Tuesday, April 23, 2013

Let Me Shine Like the Moon

Lord, let me shine, shine like the moon
A reflection of You in all that I do
Lord, let me be a light for Your truth
Light of the world, I wanna be used to shine for You



A beautiful New York Moon

"The Heavens declare the glory of God; And the firmament shows His handiwork."
Psalms 19:1

Tuesday, April 16, 2013

Initiate: Meltdown Phase

Sunday night I laid on my bed and cried for an hour. Maybe it was the build up of things, maybe it was my mind running wild or maybe it was just me being me. A simple conversation on the phone turned into an hour long discussion with tears coming down my face. Because I was on my back, all the tears had gone into my ears (weird) and I probably have swimmer's ear right now.

I got Senioritis pretty bad my Senior year of high school. I failed a couple of tests because of it (and a trip to Spain. How was I supposed to concentrate when I was flying to Europe?!). It's different this time. I trust that God will put me where He wants me so I'm not too worried about post-grad but right now I feel like the campus is imploding on me. Some days I feel lonely and other days I don't get any work done because I socialized to much. I am finding the biggest crunch to do everything/say everything/see everything before I leave. ugh.

My mental state is so unstable right now. I had myself convinced I was both depressed and had an eating disorder. That is what happens when you're on a stationary bike for an hour staring at a blank wall. I knew I was not being rational, but who wants to admit that in the moment? Good thing my parents are stuck with me because, after that meltdown, they might have wanted a break.

Sometimes I feel like the best cure would be a hug from Jesus Himself. I find myself desiring that so much, especially in the times when I am discouraged and hurting. That is what I want most right now; a hug from the Son of God. Is it that so difficult to ask? I know I know... but still, a girl can dream, right? Good thing He loves me (regardless). In the middle of my meltdown my dad quietly said "For God so loved Krissy...." and I couldn't help but feel the hope the few words provided. Yeah, life was stinking at the moment but, how bad can it be when your dad puts your name into John 3:16 and reminds you of the love that will never leave you nor forsake you (that reminder came from Hebrews 11-13...mom suggested that for some new perspective :)

"For God so loved Krissy..."

That He gave His only Begotten Son.

That whoever believes in Him will not perish but have everlasting life.

...That is the most important thing in life.

Tuesday, April 9, 2013

40 Days!

40 days stand between me and Graduation!

40 DAYS.

40 years of wilderness before the promised land... Israelites.

40 days on Mount Sinai with God...Moses.

40 days of tempting (no food or water)...Jesus.

God brings good things after 40s, doesn't He?

Whatever it is, it will be the perfect thing for me.

Monday, April 8, 2013

I wish you could meet you.

I struggle from insecurities. I wish I didn't but it's something I'm working on. My biggest insecurity results from my desire to woo and have people like me. I'll often stress over if I talked to much, if I said the right thing, was I too obnoxious? etc... I have to remind myself that if people didn't like me, they wouldn't hang around. That's why they're my friends.

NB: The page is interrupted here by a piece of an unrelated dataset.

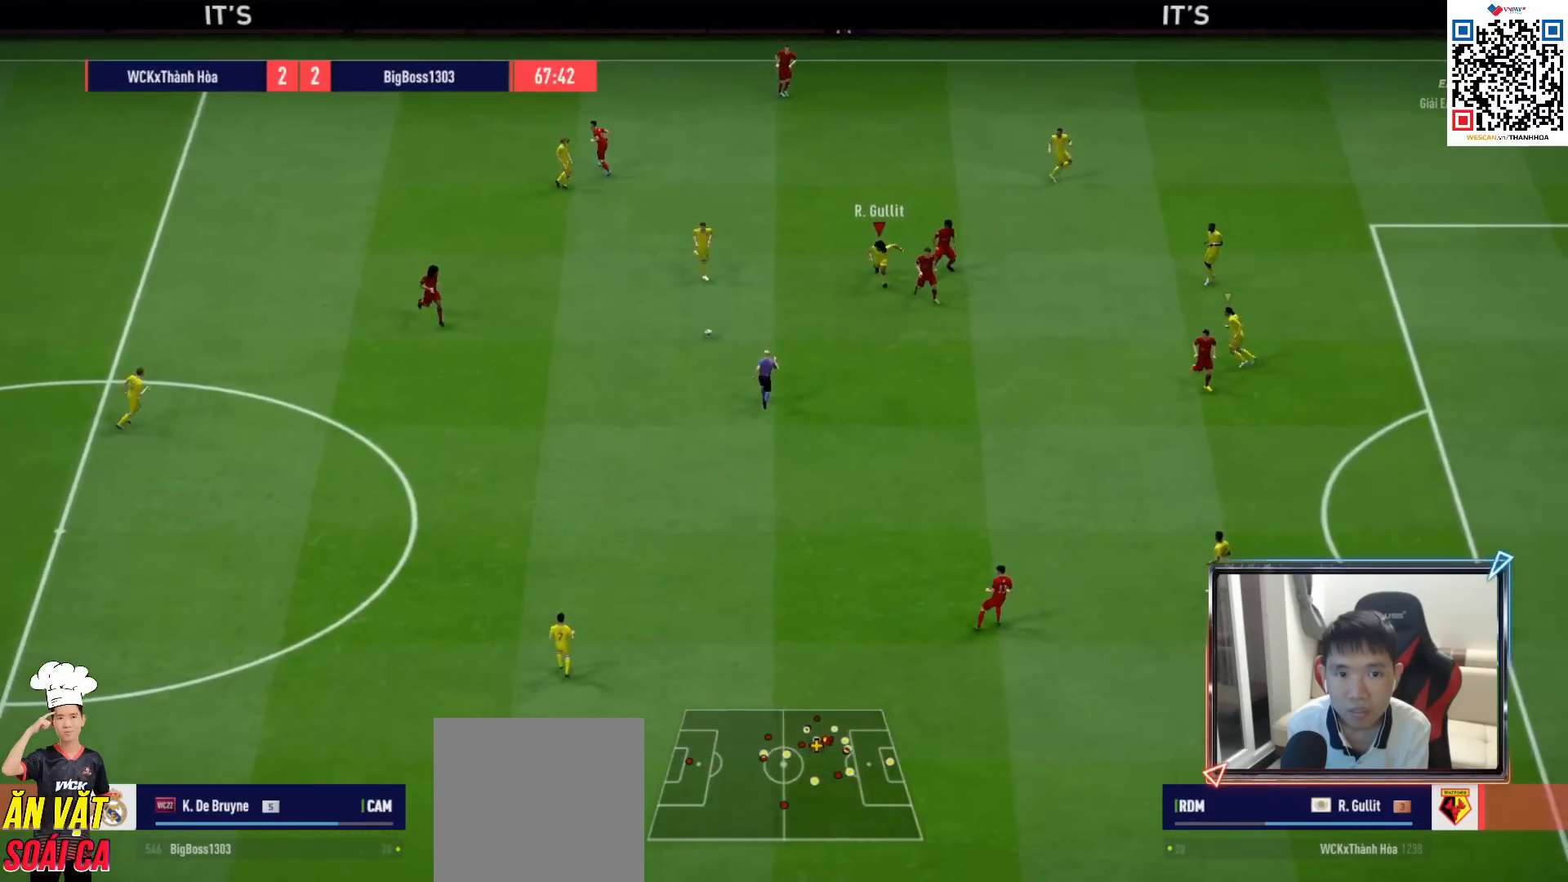
{"buttons": ["L1", "R1"], "left_stick": "down-left", "right_stick": "center", "events": [[467, "left_stick", "down-left"], [500, "L1", "down"]]}
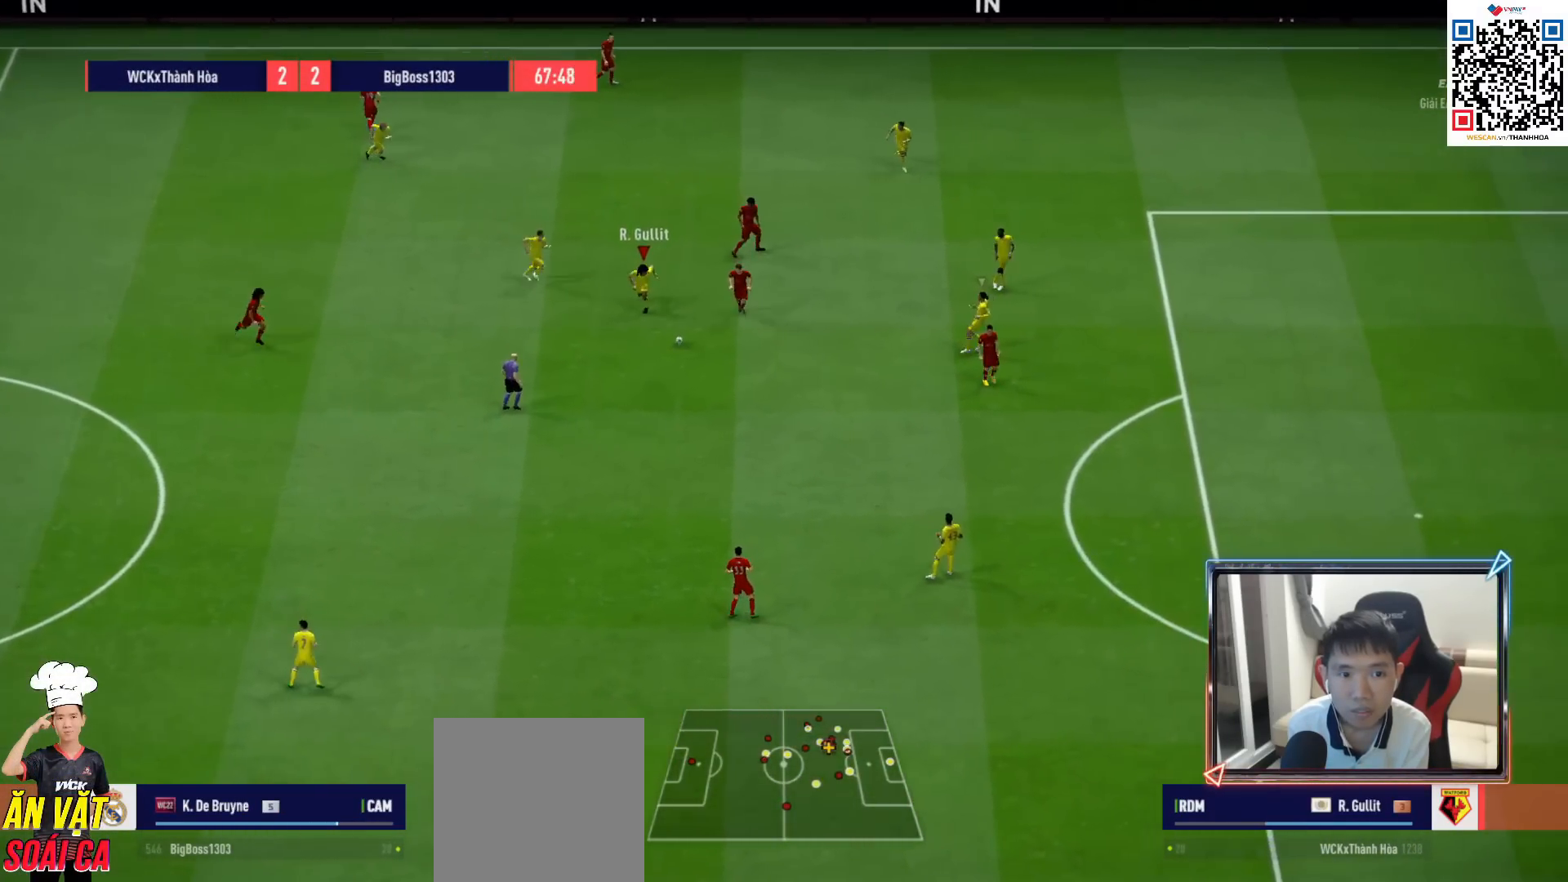
{"buttons": ["R1"], "left_stick": "down", "right_stick": "center", "events": [[100, "L1", "up"], [467, "left_stick", "down"]]}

I must drive my friends crazy with my love of the moment but constant doubting of myself afterward. I was skyping with a friend and she knows my insecurities. I was fooling around during our skype date and she looked at me and said "Krissy, I wish you could meet you." I had never heard that before or even thought about it.

I want my friends to view them the way I view them. We seem to always have this lens over our eyes causing doubt and essentially preventing us from becoming the people we are meant to be. If we could look through different eyes and see ourselves the way the people that loves us do....imagine the confidence. imagine what we could do?!

My friends are such blessings. It's interesting comparing friends and family (though both are often very intertwined for me!). You're born into a family that eventually becomes your friends. However, you get to choose friends and they, in turn, get to choose you! My friends encourage me to be who God made me to be. I'm so thankful for these reminders of God's love and purpose for my life.

I wish I could meet Jesus and see myself through His eyes. I wish I could put my Jesus glasses on and see the world the way he sees it.

I wish you could meet you and see how wonderful you are.

Maybe we should go introduce ourselves in the mirror and see just how awesome we really are.